- **Exercise objective**
Rewrite the data below with every occurrence of "Source code" changed to "Source text" and all other text left as it is. Leave the pictures out of your answer.

- **Source texts of formatted documents**
########

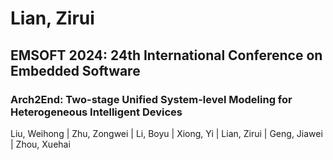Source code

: # Lian, Zirui

## EMSOFT 2024: 24th International Conference on Embedded Software

### Arch2End: Two-stage Unified System-level Modeling for Heterogeneous Intelligent Devices
Liu, Weihong | Zhu, Zongwei | Li, Boyu | Xiong, Yi | Lian, Zirui | Geng, Jiawei | Zhou, Xuehai

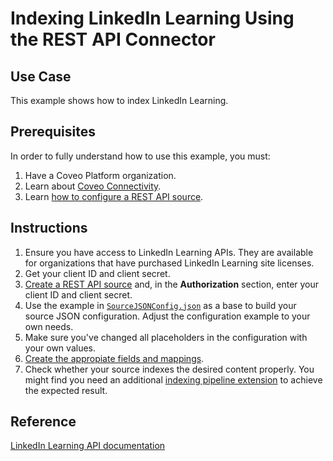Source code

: # Indexing LinkedIn Learning Using the REST API Connector

## Use Case
This example shows how to index LinkedIn Learning.

## Prerequisites
In order to fully understand how to use this example, you must:
1. Have a Coveo Platform organization.
2. Learn about [Coveo Connectivity](https://docs.coveo.com/en/1702/).
3. Learn [how to configure a REST API source](https://docs.coveo.com/en/1896/).

## Instructions
1. Ensure you have access to LinkedIn Learning APIs. They are available for organizations that have purchased LinkedIn Learning site licenses.
2. Get your client ID and client secret.
3. [Create a REST API source](https://docs.coveo.com/en/1896/) and, in the **Authorization** section, enter your client ID and client secret.
4. Use the example in [`SourceJSONConfig.json`](https://github.com/coveooss/connectivity-library/blob/master/LinkedIn%20Learning/SourceJSONConfig.json) as a base to build your source JSON configuration. Adjust the configuration example to your own needs.
5. Make sure you've changed all placeholders in the configuration with your own values.
6. [Create the appropiate fields and mappings](https://docs.coveo.com/en/1896/#completion).
7. Check whether your source indexes the desired content properly. You might find you need an additional [indexing pipeline extension](https://docs.coveo.com/en/1645/) to achieve the expected result.

## Reference
[LinkedIn Learning API documentation](https://docs.microsoft.com/en-us/linkedin/learning/overview/)
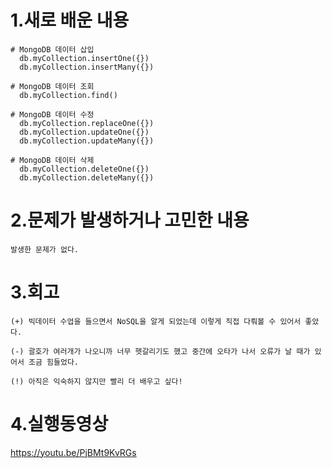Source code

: # 1.새로 배운 내용
    # MongoDB 데이터 삽입
      db.myCollection.insertOne({})
      db.myCollection.insertMany({})
      
    # MongoDB 데이터 조회
      db.myCollection.find()
    
    # MongoDB 데이터 수정
      db.myCollection.replaceOne({})
      db.myCollection.updateOne({})
      db.myCollection.updateMany({})
    
    # MongoDB 데이터 삭제
      db.myCollection.deleteOne({})
      db.myCollection.deleteMany({})



# 2.문제가 발생하거나 고민한 내용
    발생한 문제가 없다.
    


# 3.회고
    (+) 빅데이터 수업을 들으면서 NoSQL을 알게 되었는데 이렇게 직접 다뤄볼 수 있어서 좋았다. 

    (-) 괄호가 여러개가 나오니까 너무 헷갈리기도 했고 중간에 오타가 나서 오류가 날 때가 있어서 조금 힘들었다.

    (!) 아직은 익숙하지 않지만 빨리 더 배우고 싶다!
    
    
# 4.실행동영상
https://youtu.be/PjBMt9KvRGs
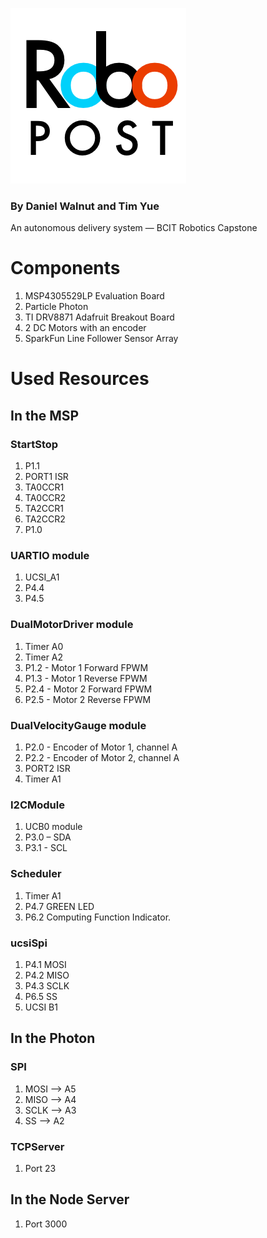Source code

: ﻿![RoboPostLogo](logo.png)
### By Daniel Walnut and Tim Yue
An autonomous delivery system — BCIT Robotics Capstone

# Components

1. MSP4305529LP Evaluation Board
2. Particle Photon
3. TI DRV8871 Adafruit Breakout Board
4. 2 DC Motors with an encoder
5. SparkFun Line Follower Sensor Array

# Used Resources

## In the MSP

### StartStop

1. P1.1
2. PORT1 ISR
3. TA0CCR1
4. TA0CCR2
5. TA2CCR1
6. TA2CCR2
7. P1.0

### UARTIO module

1. UCSI_A1
2. P4.4
3. P4.5

### DualMotorDriver module

1. Timer A0
1. Timer A2
2. P1.2 - Motor 1 Forward FPWM
3. P1.3 - Motor 1 Reverse FPWM
4. P2.4 - Motor 2 Forward FPWM
5. P2.5 - Motor 2 Reverse FPWM

### DualVelocityGauge module

1. P2.0 - Encoder of Motor 1, channel A
2. P2.2 - Encoder of Motor 2, channel A
3. PORT2 ISR
4. Timer A1

### I2CModule

1. UCB0 module
2. P3.0 – SDA
3. P3.1 - SCL

### Scheduler

1. Timer A1
2. P4.7 GREEN LED
3. P6.2 Computing Function Indicator.

### ucsiSpi

1. P4.1 MOSI
2. P4.2 MISO
3. P4.3 SCLK
4. P6.5 SS
5. UCSI B1

## In the Photon

### SPI

1. MOSI --> A5
2. MISO --> A4
3. SCLK --> A3
4. SS --> A2

### TCPServer

1. Port 23

## In the Node Server

1. Port 3000

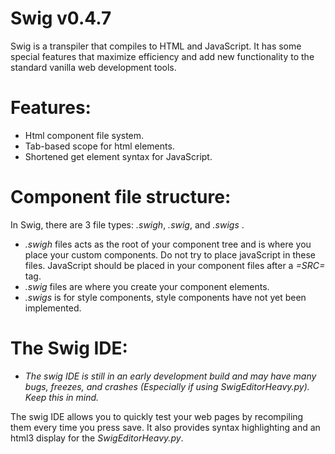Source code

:  # Swig v0.4.7
 Swig is a transpiler that compiles to HTML and JavaScript.  It has some special features that maximize efficiency and add new functionality to the standard vanilla web development tools.

 # Features:

 * Html component file system.
 * Tab-based scope for html elements.
 * Shortened get element syntax for JavaScript.

 # Component file structure:
In Swig, there are 3 file types: *.swigh*, *.swig*, and *.swigs* .

 * _.swigh_ files acts as the root of your component tree and is where you place your custom components. Do not try to place javaScript in these files.  JavaScript should be placed in your component files after a _=SRC=_ tag.
 * _.swig_ files are where you create your component elements.
 * _.swigs_ is for style components, style components have not yet been implemented.

 # The Swig IDE:

 * _The swig IDE is still in an early development build and may have many bugs, freezes, and crashes (Especially if using SwigEditorHeavy.py). Keep this in mind._

The swig IDE allows you to quickly test your web pages by recompiling them every time you press save. It also provides syntax highlighting and an html3 display for the _SwigEditorHeavy.py_.

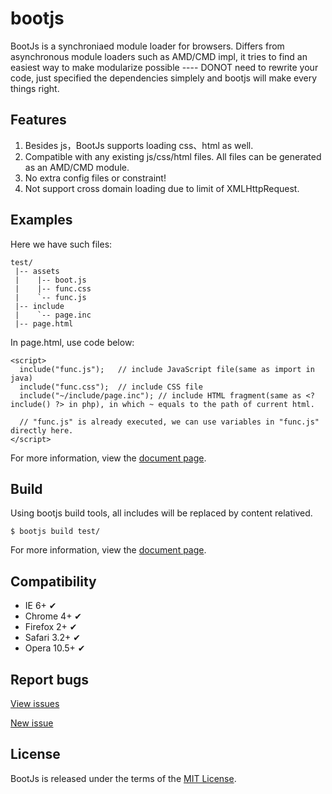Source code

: bootjs
======

BootJs is a synchroniaed module loader for browsers. Differs from asynchronous module loaders such as AMD/CMD impl, it tries to find an easiest way to make modularize possible ---- DONOT need to rewrite your code, just specified the dependencies simplely and bootjs will make every things right.

## Features

1. Besides js，BootJs supports loading css、html as well.
2. Compatible with any existing js/css/html files. All files can be generated as an AMD/CMD module.
3. No extra config files or constraint! 
4. Not support cross domain loading due to limit of XMLHttpRequest.

## Examples

Here we have such files:
    
    test/
     |-- assets
     |    |-- boot.js
     |    |-- func.css
     |    `-- func.js
     |-- include
     |    `-- page.inc
     |-- page.html
    
In page.html, use code below:

    <script>
      include("func.js");   // include JavaScript file(same as import in java)
      include("func.css");  // include CSS file
      include("~/include/page.inc"); // include HTML fragment(same as <? include() ?> in php), in which ~ equals to the path of current html.
	  
	  // "func.js" is already executed, we can use variables in "func.js" directly here.
    </script>
	
For more information, view the [document page](https://github.com/bootjs/bootjs/wiki/api).

## Build

Using bootjs build tools, all includes will be replaced by content relatived.

    $ bootjs build test/
	
For more information, view the [document page](https://github.com/bootjs/bootjs/wiki/build).

## Compatibility

- IE 6+             ✔
- Chrome 4+         ✔
- Firefox 2+        ✔
- Safari 3.2+       ✔
- Opera 10.5+       ✔

## Report bugs

[View issues](https://github.com/bootjs/bootjs/issues)

[New issue](https://github.com/bootjs/bootjs/issues/new)

## License

BootJs is released under the terms of the [MIT License](LICENSE.md).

########

- **Answer space**
Source text

: # Lian, Zirui

## EMSOFT 2024: 24th International Conference on Embedded Software

### Arch2End: Two-stage Unified System-level Modeling for Heterogeneous Intelligent Devices
Liu, Weihong | Zhu, Zongwei | Li, Boyu | Xiong, Yi | Lian, Zirui | Geng, Jiawei | Zhou, Xuehai

Source text

: # Indexing LinkedIn Learning Using the REST API Connector

## Use Case
This example shows how to index LinkedIn Learning.

## Prerequisites
In order to fully understand how to use this example, you must:
1. Have a Coveo Platform organization.
2. Learn about [Coveo Connectivity](https://docs.coveo.com/en/1702/).
3. Learn [how to configure a REST API source](https://docs.coveo.com/en/1896/).

## Instructions
1. Ensure you have access to LinkedIn Learning APIs. They are available for organizations that have purchased LinkedIn Learning site licenses.
2. Get your client ID and client secret.
3. [Create a REST API source](https://docs.coveo.com/en/1896/) and, in the **Authorization** section, enter your client ID and client secret.
4. Use the example in [`SourceJSONConfig.json`](https://github.com/coveooss/connectivity-library/blob/master/LinkedIn%20Learning/SourceJSONConfig.json) as a base to build your source JSON configuration. Adjust the configuration example to your own needs.
5. Make sure you've changed all placeholders in the configuration with your own values.
6. [Create the appropiate fields and mappings](https://docs.coveo.com/en/1896/#completion).
7. Check whether your source indexes the desired content properly. You might find you need an additional [indexing pipeline extension](https://docs.coveo.com/en/1645/) to achieve the expected result.

## Reference
[LinkedIn Learning API documentation](https://docs.microsoft.com/en-us/linkedin/learning/overview/)
Source text

: # 1.새로 배운 내용
    # MongoDB 데이터 삽입
      db.myCollection.insertOne({})
      db.myCollection.insertMany({})
      
    # MongoDB 데이터 조회
      db.myCollection.find()
    
    # MongoDB 데이터 수정
      db.myCollection.replaceOne({})
      db.myCollection.updateOne({})
      db.myCollection.updateMany({})
    
    # MongoDB 데이터 삭제
      db.myCollection.deleteOne({})
      db.myCollection.deleteMany({})



# 2.문제가 발생하거나 고민한 내용
    발생한 문제가 없다.
    


# 3.회고
    (+) 빅데이터 수업을 들으면서 NoSQL을 알게 되었는데 이렇게 직접 다뤄볼 수 있어서 좋았다. 

    (-) 괄호가 여러개가 나오니까 너무 헷갈리기도 했고 중간에 오타가 나서 오류가 날 때가 있어서 조금 힘들었다.

    (!) 아직은 익숙하지 않지만 빨리 더 배우고 싶다!
    
    
# 4.실행동영상
https://youtu.be/PjBMt9KvRGs
Source text

: ﻿![RoboPostLogo](logo.png)
### By Daniel Walnut and Tim Yue
An autonomous delivery system — BCIT Robotics Capstone

# Components

1. MSP4305529LP Evaluation Board
2. Particle Photon
3. TI DRV8871 Adafruit Breakout Board
4. 2 DC Motors with an encoder
5. SparkFun Line Follower Sensor Array

# Used Resources

## In the MSP

### StartStop

1. P1.1
2. PORT1 ISR
3. TA0CCR1
4. TA0CCR2
5. TA2CCR1
6. TA2CCR2
7. P1.0

### UARTIO module

1. UCSI_A1
2. P4.4
3. P4.5

### DualMotorDriver module

1. Timer A0
1. Timer A2
2. P1.2 - Motor 1 Forward FPWM
3. P1.3 - Motor 1 Reverse FPWM
4. P2.4 - Motor 2 Forward FPWM
5. P2.5 - Motor 2 Reverse FPWM

### DualVelocityGauge module

1. P2.0 - Encoder of Motor 1, channel A
2. P2.2 - Encoder of Motor 2, channel A
3. PORT2 ISR
4. Timer A1

### I2CModule

1. UCB0 module
2. P3.0 – SDA
3. P3.1 - SCL

### Scheduler

1. Timer A1
2. P4.7 GREEN LED
3. P6.2 Computing Function Indicator.

### ucsiSpi

1. P4.1 MOSI
2. P4.2 MISO
3. P4.3 SCLK
4. P6.5 SS
5. UCSI B1

## In the Photon

### SPI

1. MOSI --> A5
2. MISO --> A4
3. SCLK --> A3
4. SS --> A2

### TCPServer

1. Port 23

## In the Node Server

1. Port 3000

Source text

:  # Swig v0.4.7
 Swig is a transpiler that compiles to HTML and JavaScript.  It has some special features that maximize efficiency and add new functionality to the standard vanilla web development tools.

 # Features:

 * Html component file system.
 * Tab-based scope for html elements.
 * Shortened get element syntax for JavaScript.

 # Component file structure:
In Swig, there are 3 file types: *.swigh*, *.swig*, and *.swigs* .

 * _.swigh_ files acts as the root of your component tree and is where you place your custom components. Do not try to place javaScript in these files.  JavaScript should be placed in your component files after a _=SRC=_ tag.
 * _.swig_ files are where you create your component elements.
 * _.swigs_ is for style components, style components have not yet been implemented.

 # The Swig IDE:

 * _The swig IDE is still in an early development build and may have many bugs, freezes, and crashes (Especially if using SwigEditorHeavy.py). Keep this in mind._

The swig IDE allows you to quickly test your web pages by recompiling them every time you press save. It also provides syntax highlighting and an html3 display for the _SwigEditorHeavy.py_.

Source text

: bootjs
======

BootJs is a synchroniaed module loader for browsers. Differs from asynchronous module loaders such as AMD/CMD impl, it tries to find an easiest way to make modularize possible ---- DONOT need to rewrite your code, just specified the dependencies simplely and bootjs will make every things right.

## Features

1. Besides js，BootJs supports loading css、html as well.
2. Compatible with any existing js/css/html files. All files can be generated as an AMD/CMD module.
3. No extra config files or constraint! 
4. Not support cross domain loading due to limit of XMLHttpRequest.

## Examples

Here we have such files:
    
    test/
     |-- assets
     |    |-- boot.js
     |    |-- func.css
     |    `-- func.js
     |-- include
     |    `-- page.inc
     |-- page.html
    
In page.html, use code below:

    <script>
      include("func.js");   // include JavaScript file(same as import in java)
      include("func.css");  // include CSS file
      include("~/include/page.inc"); // include HTML fragment(same as <? include() ?> in php), in which ~ equals to the path of current html.
	  
	  // "func.js" is already executed, we can use variables in "func.js" directly here.
    </script>
	
For more information, view the [document page](https://github.com/bootjs/bootjs/wiki/api).

## Build

Using bootjs build tools, all includes will be replaced by content relatived.

    $ bootjs build test/
	
For more information, view the [document page](https://github.com/bootjs/bootjs/wiki/build).

## Compatibility

- IE 6+             ✔
- Chrome 4+         ✔
- Firefox 2+        ✔
- Safari 3.2+       ✔
- Opera 10.5+       ✔

## Report bugs

[View issues](https://github.com/bootjs/bootjs/issues)

[New issue](https://github.com/bootjs/bootjs/issues/new)

## License

BootJs is released under the terms of the [MIT License](LICENSE.md).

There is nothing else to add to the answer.